Report by Dr Bryan Brazeau

The Newberry Library’s Center for the Study of the Renaissance hosted the conference ‘Contexts of Literary Criticism in Early Modern Italy and Beyond’ as part of their History of the Book Symposia series on March 9 and 10, 2017. The conference was organised by Bryan Brazeau (Warwick), Lia Markey and Andrew Epps (both with the Newberry Library). The event was a tribute to Bernard Weinberg, the late scholar who published a seminal two-volume work entitled A History of Literary Criticism in the Italian Renaissance (1961). The panels focused on new directions in the study of early modern Italian poetics, examining new critical lenses that might be used when studying these texts. Talks employed perspectives from book history, the study of intellectual communities, the history of emotions, and transnational cultural studies, among other disciplines, in order to re-vitalise this rich and important field of study. For more information on the symposium, see

The keynote lecture was delivered by Jane Tylus (NYU). Symposium participants included Eugenio Refini (Johns Hopkins), Déborah Blocker (University of California, Berkeley), Ayesha Ramachandran (Yale), Bryan Brazeau (Warwick), Sarah Van Der Laan (Indiana), Simon Gilson (Warwick), and Armando Maggi (University of Chicago). CSR Postgraduate students Rebecca Carnevali and Gloria Moorman also attended the conference, sharing pictures and tweets on social media with the hashtag #NLHOB17.

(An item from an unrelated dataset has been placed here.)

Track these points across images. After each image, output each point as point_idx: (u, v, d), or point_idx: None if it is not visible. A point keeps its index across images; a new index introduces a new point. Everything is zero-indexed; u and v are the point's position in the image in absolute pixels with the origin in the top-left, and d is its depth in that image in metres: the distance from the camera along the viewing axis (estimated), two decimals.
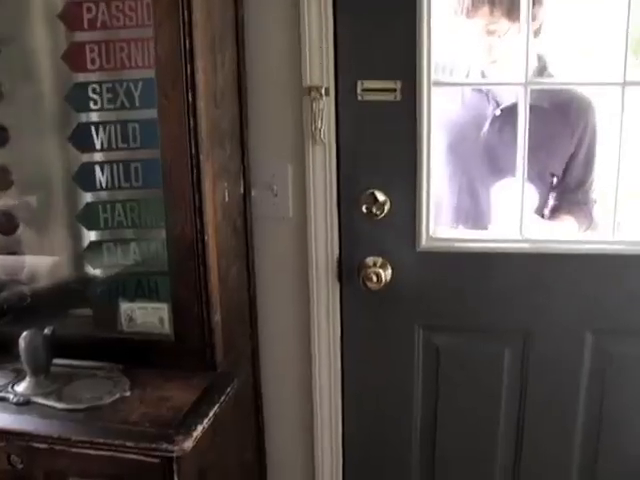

The conference was followed by a day-long postgraduate workshop at the Newberry on March 11, also organised by Bryan Brazeau, on ‘Book History and Early Modern Literary Criticism in Italy’. The workshop introduced participants to the practices and contexts of early modern printing, the central themes related to the reception of classical literary criticism (Aristotle and Horace), and the key debates that occurred in early modern Italy. The workshop included a session with rare books from the Newberry’s collections and concluded with a session on professionalization, discussing digital tools for archival research and strategies of targeted publication for postgraduate students. The workshop was attended by 11 postgraduate students from three different countries (Canada, the UK, and the US), including the aforementioned students from the CSR (Carnevali and Moorman, who are featured in the attached picture). For more information on the workshop, see

Papers emerging from the symposium will be collected in an edited volume to be submitted for publication in spring 2018. The collected essays will also include contributions from several other scholars working in the field of early modern poetics. The volume will also feature a useful bibliography of scholarship on early modern Italian poetics since the publication of Weinberg’s 1961 volume.